■ Selected extract ■
◆ ◆ ◆

Check your coefficients looking for specific outliers (effect sizes being several magnitudes larger than others). Try removing them.
Note that the default plotting capacities in the package might also skew your prediction. How it for example look if you transform the output into percentiles or a threshold?
Predicting on the response scale for PPM can be quite hard, try changing the type="link" in the engine.
You could try the clamp=TRUE parameter in train() as well.

Daviser95 commented 2 months ago

Hi @Martin-Jung, thank you for your response. Sorry for the misunderstanding in the title, but I was expecting an output similar to the one reported in the tutorial (https://iiasa.github.io/ibis.iSDM/articles/02_train_simple_model.html). So I thought there was something wrong with my code. I tried with two different datasets, one very large (6.000 presence points) and one smaller (~300 presence points), changing the parameters following your suggestions, but the results are quite similar to the one reported, even when using a threshold. The difference is that now the scale is not from 0 to Inf, but I have three discrete values (e.g., 444066.6, 444332.2, 999752.2).

◆ ◆ ◆

■ Information supplied ■
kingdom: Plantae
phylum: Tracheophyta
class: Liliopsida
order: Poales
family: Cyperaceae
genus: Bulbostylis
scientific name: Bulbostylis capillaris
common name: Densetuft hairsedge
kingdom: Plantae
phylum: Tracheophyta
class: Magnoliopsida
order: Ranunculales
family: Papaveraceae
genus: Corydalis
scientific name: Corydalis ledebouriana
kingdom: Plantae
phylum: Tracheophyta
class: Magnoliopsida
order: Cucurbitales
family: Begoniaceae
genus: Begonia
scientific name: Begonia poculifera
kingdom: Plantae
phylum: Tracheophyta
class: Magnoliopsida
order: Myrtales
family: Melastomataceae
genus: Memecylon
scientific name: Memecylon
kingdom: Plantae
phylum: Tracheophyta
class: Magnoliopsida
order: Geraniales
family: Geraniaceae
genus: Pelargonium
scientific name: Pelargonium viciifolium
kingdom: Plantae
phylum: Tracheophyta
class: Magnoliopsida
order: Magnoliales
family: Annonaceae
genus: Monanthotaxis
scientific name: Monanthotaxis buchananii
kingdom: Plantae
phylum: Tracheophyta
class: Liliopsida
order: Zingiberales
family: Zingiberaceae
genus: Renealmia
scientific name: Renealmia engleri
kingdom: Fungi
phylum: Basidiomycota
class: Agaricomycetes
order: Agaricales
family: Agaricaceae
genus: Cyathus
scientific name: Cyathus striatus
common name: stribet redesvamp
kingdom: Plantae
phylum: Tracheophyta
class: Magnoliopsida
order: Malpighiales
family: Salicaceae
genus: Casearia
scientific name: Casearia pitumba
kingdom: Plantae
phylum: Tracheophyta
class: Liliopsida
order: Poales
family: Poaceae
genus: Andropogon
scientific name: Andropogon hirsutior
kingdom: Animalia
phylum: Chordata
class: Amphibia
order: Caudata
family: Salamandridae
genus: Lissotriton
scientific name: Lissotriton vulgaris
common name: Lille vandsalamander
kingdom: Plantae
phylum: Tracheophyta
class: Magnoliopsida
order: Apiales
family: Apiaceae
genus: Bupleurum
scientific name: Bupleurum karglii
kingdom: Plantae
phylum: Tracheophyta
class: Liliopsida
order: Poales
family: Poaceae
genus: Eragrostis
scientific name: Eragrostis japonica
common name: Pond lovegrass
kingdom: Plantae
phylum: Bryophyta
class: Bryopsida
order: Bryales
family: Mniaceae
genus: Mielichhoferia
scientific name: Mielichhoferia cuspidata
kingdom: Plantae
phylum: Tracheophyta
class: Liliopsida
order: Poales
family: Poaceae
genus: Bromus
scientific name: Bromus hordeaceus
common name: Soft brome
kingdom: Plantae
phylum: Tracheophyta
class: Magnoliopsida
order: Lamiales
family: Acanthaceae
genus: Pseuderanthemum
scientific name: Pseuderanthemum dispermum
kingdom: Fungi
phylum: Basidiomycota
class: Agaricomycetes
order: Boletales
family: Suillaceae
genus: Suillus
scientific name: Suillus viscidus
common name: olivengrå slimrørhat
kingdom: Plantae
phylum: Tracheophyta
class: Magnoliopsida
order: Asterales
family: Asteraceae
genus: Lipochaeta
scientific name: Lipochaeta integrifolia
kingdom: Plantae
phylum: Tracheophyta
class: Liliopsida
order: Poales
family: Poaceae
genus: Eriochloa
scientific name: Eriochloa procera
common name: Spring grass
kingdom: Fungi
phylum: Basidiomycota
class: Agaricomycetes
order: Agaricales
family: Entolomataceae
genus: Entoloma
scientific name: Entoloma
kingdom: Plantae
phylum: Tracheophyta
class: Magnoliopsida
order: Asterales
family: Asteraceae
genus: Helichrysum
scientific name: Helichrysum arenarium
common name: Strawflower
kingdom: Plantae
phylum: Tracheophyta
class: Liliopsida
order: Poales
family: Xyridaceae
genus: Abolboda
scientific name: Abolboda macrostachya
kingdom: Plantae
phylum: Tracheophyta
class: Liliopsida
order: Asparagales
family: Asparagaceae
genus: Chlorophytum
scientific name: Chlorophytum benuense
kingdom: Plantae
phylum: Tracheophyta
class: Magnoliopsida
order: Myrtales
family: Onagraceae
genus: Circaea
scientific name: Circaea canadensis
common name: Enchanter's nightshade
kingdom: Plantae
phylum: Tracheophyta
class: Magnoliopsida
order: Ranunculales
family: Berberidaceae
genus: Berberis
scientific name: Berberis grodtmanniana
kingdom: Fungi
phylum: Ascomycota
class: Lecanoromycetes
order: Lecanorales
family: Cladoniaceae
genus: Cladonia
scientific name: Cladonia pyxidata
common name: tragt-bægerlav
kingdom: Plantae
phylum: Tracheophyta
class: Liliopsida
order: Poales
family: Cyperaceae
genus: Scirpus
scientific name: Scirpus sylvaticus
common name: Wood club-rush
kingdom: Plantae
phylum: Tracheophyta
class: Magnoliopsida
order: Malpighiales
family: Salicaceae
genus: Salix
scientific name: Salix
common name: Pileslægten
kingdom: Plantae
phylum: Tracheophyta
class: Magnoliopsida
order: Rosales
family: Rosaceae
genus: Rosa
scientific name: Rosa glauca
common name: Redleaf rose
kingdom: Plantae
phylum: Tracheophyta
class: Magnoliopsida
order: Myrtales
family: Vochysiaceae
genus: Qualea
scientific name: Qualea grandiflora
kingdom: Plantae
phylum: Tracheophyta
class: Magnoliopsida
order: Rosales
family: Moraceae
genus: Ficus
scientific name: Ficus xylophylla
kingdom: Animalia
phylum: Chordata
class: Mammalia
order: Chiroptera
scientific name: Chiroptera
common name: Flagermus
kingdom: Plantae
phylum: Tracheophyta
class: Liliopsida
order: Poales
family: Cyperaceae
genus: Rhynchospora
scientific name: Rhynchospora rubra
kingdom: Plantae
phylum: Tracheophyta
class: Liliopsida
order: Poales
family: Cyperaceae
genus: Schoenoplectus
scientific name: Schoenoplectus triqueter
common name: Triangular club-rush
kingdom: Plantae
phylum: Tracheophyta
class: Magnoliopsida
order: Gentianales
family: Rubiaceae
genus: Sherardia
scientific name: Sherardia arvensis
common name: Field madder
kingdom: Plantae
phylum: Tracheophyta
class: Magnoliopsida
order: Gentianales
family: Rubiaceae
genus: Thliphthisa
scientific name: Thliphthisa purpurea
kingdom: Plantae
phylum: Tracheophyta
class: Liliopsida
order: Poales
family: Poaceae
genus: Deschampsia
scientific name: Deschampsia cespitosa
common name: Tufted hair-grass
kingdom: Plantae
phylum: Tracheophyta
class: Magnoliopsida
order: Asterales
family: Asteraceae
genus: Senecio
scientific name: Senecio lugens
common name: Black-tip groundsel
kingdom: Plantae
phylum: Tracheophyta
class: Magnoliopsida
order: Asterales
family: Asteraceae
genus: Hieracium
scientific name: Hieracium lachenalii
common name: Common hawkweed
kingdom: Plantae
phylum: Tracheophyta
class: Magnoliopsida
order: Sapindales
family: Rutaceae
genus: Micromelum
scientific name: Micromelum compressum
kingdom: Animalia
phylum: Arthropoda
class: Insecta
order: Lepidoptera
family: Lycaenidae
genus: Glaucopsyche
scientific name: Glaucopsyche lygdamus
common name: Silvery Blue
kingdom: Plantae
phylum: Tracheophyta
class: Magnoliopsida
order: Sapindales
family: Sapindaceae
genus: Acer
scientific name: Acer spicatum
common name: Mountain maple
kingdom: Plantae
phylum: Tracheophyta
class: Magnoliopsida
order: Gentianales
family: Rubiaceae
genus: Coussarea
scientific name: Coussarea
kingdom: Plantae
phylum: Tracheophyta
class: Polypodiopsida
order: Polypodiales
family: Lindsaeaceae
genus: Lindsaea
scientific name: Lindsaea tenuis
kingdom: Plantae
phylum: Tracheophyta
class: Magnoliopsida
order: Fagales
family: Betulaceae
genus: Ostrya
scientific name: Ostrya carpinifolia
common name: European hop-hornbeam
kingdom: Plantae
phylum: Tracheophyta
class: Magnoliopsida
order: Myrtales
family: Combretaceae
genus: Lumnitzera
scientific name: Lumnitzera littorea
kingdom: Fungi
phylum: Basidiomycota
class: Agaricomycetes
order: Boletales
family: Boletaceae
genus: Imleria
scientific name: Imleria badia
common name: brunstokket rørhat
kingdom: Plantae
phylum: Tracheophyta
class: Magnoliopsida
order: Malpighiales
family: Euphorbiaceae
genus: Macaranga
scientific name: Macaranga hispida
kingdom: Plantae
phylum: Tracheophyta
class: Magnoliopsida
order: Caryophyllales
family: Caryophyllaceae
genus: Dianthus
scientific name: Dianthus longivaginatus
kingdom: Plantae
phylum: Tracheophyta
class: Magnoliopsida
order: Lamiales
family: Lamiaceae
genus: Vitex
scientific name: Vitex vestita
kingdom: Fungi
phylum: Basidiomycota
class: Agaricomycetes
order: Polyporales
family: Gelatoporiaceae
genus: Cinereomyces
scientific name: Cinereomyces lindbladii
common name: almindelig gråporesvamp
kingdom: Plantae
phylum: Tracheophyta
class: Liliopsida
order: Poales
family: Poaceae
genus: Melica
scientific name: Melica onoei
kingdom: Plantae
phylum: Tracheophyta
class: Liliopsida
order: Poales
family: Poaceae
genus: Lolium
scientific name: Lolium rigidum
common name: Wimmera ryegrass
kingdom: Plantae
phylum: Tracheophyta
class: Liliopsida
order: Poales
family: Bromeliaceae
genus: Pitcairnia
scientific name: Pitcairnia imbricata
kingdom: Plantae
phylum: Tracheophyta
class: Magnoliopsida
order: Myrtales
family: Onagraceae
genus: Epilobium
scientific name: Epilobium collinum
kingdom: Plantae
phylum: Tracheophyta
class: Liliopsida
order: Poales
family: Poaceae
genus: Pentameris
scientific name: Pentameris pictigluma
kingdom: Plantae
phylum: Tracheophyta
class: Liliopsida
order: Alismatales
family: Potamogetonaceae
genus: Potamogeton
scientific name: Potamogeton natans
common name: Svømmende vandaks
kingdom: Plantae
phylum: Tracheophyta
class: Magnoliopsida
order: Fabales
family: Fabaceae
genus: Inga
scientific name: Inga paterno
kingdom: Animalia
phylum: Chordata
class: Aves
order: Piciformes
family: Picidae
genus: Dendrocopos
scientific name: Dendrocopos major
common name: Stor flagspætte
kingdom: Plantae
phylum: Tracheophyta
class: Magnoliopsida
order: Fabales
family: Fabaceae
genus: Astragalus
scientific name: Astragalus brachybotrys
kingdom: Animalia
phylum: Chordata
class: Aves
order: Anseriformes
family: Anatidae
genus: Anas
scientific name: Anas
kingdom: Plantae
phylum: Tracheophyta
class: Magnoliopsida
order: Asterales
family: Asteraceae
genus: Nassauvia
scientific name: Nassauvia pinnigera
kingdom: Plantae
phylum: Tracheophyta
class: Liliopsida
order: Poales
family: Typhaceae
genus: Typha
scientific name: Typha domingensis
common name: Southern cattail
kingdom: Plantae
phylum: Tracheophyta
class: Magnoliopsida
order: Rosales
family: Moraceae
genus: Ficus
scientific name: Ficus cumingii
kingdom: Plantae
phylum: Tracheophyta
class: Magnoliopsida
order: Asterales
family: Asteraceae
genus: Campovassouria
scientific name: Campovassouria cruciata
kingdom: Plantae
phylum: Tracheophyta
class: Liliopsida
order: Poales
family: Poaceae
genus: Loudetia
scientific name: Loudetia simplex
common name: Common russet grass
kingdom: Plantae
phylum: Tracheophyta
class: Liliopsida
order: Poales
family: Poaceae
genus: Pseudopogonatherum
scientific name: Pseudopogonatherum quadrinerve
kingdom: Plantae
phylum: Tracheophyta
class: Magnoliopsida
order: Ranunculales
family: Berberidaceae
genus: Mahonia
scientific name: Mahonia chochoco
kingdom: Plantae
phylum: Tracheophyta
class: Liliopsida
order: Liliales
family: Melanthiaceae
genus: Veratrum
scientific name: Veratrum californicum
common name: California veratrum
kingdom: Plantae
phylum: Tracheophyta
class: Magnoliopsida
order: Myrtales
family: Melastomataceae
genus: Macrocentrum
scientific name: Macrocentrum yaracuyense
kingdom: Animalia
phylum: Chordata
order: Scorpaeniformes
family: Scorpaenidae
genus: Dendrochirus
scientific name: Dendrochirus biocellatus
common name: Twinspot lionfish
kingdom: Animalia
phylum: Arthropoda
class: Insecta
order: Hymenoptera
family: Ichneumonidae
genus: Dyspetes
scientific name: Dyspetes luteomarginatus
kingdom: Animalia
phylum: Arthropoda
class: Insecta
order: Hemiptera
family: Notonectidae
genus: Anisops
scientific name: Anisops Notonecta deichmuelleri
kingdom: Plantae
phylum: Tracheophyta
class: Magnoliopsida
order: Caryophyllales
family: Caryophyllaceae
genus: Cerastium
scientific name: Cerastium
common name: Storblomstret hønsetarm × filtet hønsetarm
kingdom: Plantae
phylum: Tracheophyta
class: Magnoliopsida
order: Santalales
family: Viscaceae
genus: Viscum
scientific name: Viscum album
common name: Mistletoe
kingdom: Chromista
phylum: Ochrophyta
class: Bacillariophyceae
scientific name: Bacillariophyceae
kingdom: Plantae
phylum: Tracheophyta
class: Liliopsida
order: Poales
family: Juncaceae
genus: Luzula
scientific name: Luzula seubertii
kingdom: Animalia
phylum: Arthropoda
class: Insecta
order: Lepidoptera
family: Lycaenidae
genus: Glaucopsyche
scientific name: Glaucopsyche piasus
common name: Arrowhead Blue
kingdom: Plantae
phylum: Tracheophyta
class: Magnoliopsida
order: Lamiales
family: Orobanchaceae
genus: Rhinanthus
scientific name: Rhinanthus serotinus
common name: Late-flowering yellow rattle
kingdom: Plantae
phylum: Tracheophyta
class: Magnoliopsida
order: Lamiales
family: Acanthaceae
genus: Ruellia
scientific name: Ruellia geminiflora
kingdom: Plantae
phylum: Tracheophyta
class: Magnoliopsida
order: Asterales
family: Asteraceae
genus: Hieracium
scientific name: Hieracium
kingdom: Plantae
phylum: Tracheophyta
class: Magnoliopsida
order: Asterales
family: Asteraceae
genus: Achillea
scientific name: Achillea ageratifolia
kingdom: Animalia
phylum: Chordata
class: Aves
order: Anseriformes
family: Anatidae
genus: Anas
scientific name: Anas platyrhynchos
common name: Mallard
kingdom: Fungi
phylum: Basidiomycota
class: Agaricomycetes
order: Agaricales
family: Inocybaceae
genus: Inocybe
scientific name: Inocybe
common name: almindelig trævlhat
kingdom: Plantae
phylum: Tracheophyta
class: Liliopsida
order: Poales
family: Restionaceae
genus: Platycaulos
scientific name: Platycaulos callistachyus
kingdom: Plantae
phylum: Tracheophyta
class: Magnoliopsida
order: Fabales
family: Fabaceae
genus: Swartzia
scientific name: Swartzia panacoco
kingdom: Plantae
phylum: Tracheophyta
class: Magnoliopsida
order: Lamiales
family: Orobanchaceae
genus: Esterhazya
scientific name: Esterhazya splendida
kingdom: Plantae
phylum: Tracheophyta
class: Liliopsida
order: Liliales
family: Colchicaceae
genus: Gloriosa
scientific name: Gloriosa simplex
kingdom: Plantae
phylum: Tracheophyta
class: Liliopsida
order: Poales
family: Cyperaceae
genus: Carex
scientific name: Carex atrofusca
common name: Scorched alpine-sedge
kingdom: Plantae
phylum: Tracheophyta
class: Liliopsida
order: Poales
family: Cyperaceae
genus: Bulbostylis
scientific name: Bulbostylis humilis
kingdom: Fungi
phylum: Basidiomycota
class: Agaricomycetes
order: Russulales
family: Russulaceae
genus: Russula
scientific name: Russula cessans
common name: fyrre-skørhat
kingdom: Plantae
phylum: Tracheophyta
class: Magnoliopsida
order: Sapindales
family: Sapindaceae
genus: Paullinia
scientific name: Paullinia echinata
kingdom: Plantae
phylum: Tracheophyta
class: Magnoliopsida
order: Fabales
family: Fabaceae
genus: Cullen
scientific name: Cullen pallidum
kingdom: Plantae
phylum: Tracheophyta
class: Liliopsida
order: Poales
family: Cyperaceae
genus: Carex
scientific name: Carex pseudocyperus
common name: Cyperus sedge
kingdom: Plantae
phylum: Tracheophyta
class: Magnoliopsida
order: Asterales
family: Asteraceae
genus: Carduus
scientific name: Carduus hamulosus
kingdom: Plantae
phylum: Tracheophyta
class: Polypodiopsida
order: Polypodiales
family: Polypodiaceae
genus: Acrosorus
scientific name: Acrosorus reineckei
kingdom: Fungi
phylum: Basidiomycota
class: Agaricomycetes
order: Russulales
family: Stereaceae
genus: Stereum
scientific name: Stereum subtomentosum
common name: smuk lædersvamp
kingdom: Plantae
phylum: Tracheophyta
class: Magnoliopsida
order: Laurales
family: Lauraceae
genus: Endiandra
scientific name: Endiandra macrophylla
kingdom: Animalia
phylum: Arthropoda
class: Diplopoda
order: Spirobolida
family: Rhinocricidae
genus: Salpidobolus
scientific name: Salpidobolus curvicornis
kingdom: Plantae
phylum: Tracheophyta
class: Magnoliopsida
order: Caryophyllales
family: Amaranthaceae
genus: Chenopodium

◆ ◆ ◆

■ Task list ■
A) Can you repeat the passage of the forum thread between "Hi @Martin-Jung, thank" and "444066.6, 444332.2, 999752.2).", inclusive?
B) Answer these about the forum thread:
(i) Which parameter in train() is suggested as another thing to try?
(ii) What should the type be changed to in the engine?
(iii) About how many presence points did the smaller dataset have?

■ In response ■
A)
Hi @Martin-Jung, thank you for your response. Sorry for the misunderstanding in the title, but I was expecting an output similar to the one reported in the tutorial (https://iiasa.github.io/ibis.iSDM/articles/02_train_simple_model.html). So I thought there was something wrong with my code. I tried with two different datasets, one very large (6.000 presence points) and one smaller (~300 presence points), changing the parameters following your suggestions, but the results are quite similar to the one reported, even when using a threshold. The difference is that now the scale is not from 0 to Inf, but I have three discrete values (e.g., 444066.6, 444332.2, 999752.2).

B)
(i) clamp=TRUE
(ii) type="link"
(iii) About 300